For his experiment, Spiegelman drew on a curious study reported in 1956 by Eliot Volkin and Lazarus Astrachan at the Oak Ridge National Laboratory. It had long been observed that bacteria infected by viruses stopped making their own proteins. The viruses--known as bacteriophages or just phages--somehow took over the protein synthesis process in host cells. Volkin and Astrachan, tracing nucleic acid production with radioactive phosphorus, found that after infection by a DNA phage called T2, E. coli bacteria contained within them a strange RNA, whose chemical composition (specifically, the proportions of the four nitrogenous bases uracil, adenine, cytosine, and guanine) was quite similar to that of the phage DNA--and much different from the known composition of the bacterial DNA or RNA. Knowing that the RNA polymerase existed, Spiegelman saw that if the new RNA could be proved to be complementary to the phage DNA, and not that of the bacteria, it would demonstrate that the DNA transmitted its coding by making the RNA.

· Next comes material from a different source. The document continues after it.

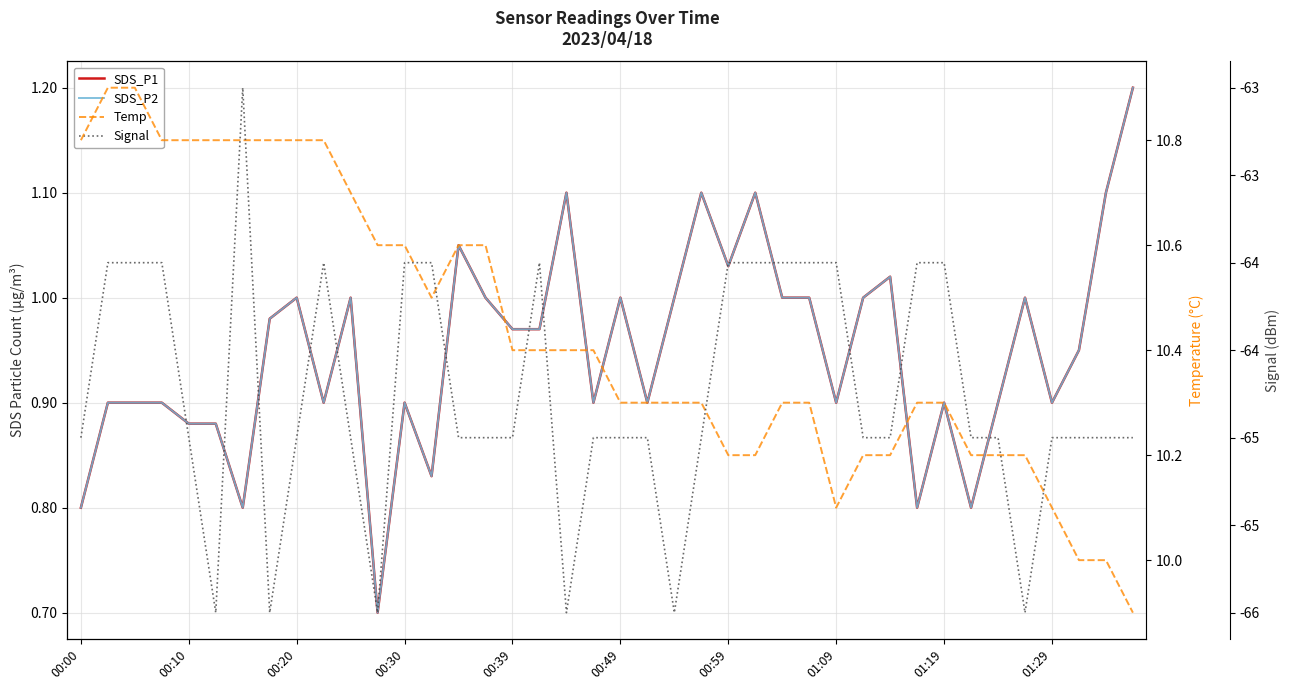

How many lines are shown in the chart?

4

Using gel electrophoresis and sucrose-gradient centrifugation, he verified that the new RNA was molecularly distinct, and demonstrated that it could be physically separated from the rest of the normal RNA found in the uninfected bacteria. But how could its relationship to the phage DNA be proved? Just at the right time, in 1959, Paul Doty and Julius Marmur discovered independently that when double-stranded DNA was separated into single strands by heat (a process called denaturing), the single strands reconstituted spontaneously into double helices as the mixture slowly cooled; the sequences of complementary bases paired up again, adenine to thymine and guanine to cytosine. Further, Marmur found that such reconstitution would take place only between DNA strands that came from the same or closely related organisms. Spiegelman realized immediately that if the RNA were a copy of phage DNA, it should be complementary to one of the two phage DNA strands. Working with Benjamin Hall and Masayasu Nomura, he purified some of the T2 phage RNA, mixed it with denatured (thus single-stranded) T2 phage DNA, and then cooled the solution slowly. This yielded not only reconstituted DNA, but hybrid molecules made of one strand of DNA and one strand of RNA, with uracil-adenine pairs instead of thymine-adenine pairs. The methods they developed to detect the hybrids were ingenious and unusually intricate, requiring an arsenal of purification procedures, radioactive labeling, and five-day centrifuge runs with cesium-chloride gradients. Importantly, they also showed that the phage-related RNA would not form hybrids with DNA from other sources, not even that from phage T5, which is very similar in base composition. This proved that the new RNA was a specific complementary copy of the phage DNA, capable of directly carrying genetic instructions to the protein-making machinery in the cell cytoplasm.

During the next five years Spiegelman's team improved and simplified the hybridization procedure, making it accessible to a wider circle of researchers. They found a simpler way to detect the hybrids, using a special nitrocellulose filter paper--single strand DNA and DNA-RNA hybrids will adhere to nitrocellulose fibers, but RNA alone does not. The team also clarified some related problems of molecular biology showing, for example, that ribosomal and transfer RNA are specified by distinct portions of the cellular genome. They also demonstrated that hybridization could be used to locate physically the positions of particular sequences of DNA, i.e., genes. RNA-DNA hybridization rapidly became one of the major tools of genome research, including the development of recombinant DNA.